* **Source document**:
——————

Make 2 cakes to serve 24. Prepare each meringue separately. There is enough caramel for 2 cakes.

12 servings

Preparing bundt pan
Butter
Superfine sugar

Meringue
8 egg whites, room temp
1/4 t cream of tartar
1/8 t salt
1 cup superfine sugar
1/4 t almond extract

Caramel
2 T hot water
2 T light corn syrup
1/2 c superfine sugar

Fresh raspberries and/or strawberries.
Whipped Cream served on the side, if desired. (I desired)
Raspberry Sauce (see recipe)

Position rack in center of oven and preheat to 350 degrees. Generously butter 12 c bundt pan (preferably non-stick) and sprinkle with superfine sugar, tapping out excess. Cut parchment to cover top of pan: butter paper.

For meringue:
Beat whites with cream of tartar and salt in large bowl of electric mixer until soft peaks form. Add 1 cup sugar 1 T at a time, beating until whites are stiff and shiny. Mix in almond extract. Gently spoon meringue into prepared pan, smoothing surface to release air pockets. Cover with parchment, buttered side down. Place in deep roasting pan. Pour boiling water into roasting pan to come halfway up sides of bundt pan. Bake until top of meringue rises about 1" above edge of pan and is lightly colored, about 30 minutes. Transfer bundt pan to rack and cool completely. (can be prepared 2 days ahead. Cover top with plastic and refrigerate.)

——————

* **Action item A**: Render this sentence from the meringue cake recipe into Spanish: "Prepare each meringue separately."
* **Action item B**: Carry on with the meringue cake recipe after its last sentence, writing the steps that follow in the same style.

Stored entries

——————

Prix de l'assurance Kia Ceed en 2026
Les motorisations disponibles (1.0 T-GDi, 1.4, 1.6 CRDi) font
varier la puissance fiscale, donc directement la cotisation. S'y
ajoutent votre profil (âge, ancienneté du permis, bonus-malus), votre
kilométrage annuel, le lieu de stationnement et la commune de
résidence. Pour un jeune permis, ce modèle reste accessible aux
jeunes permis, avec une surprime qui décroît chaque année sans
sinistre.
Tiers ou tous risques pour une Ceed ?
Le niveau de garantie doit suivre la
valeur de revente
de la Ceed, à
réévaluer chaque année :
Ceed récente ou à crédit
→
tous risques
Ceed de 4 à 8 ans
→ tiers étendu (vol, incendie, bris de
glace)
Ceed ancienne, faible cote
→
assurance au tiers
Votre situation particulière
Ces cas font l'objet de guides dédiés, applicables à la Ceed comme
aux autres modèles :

——————

* **Written response A**: Prepare cada merengue por separado.

* **Written response B**:
Remove parchment from top. Dip pan into warm water several seconds, then invert onto serving platter. Blot any syrup on platter or top of meringue, using paper towels. (Meringue can be unmolded several hours ahead. Cover with bundt pan and refrigerate.)

For Caramel:
Combine water and syrup in small saucepan. Add sugar cook over low heat, swirling occasionally, until sugar dissolves. Increase heat and boil until caramel colored. Cool until slightly thickened. Drizzle over meringue. (caramel can be prepared up to 1 hr ahead.)

Just before serving, fill center of meringue with berries. Spoon some raspberry sauce around meringue. Serve remaining sauce and berries sparately.

Raspberry Sauce - makes about 2 1/2 cups

2 - 10 oz pkgs frozen raspberries, thawed (undrained)
1/4 c superfine sugar
2 T framboise

Puree all ingedients in processor. Strain into small bowl and refigerate. (can be prepared 2 days ahead.)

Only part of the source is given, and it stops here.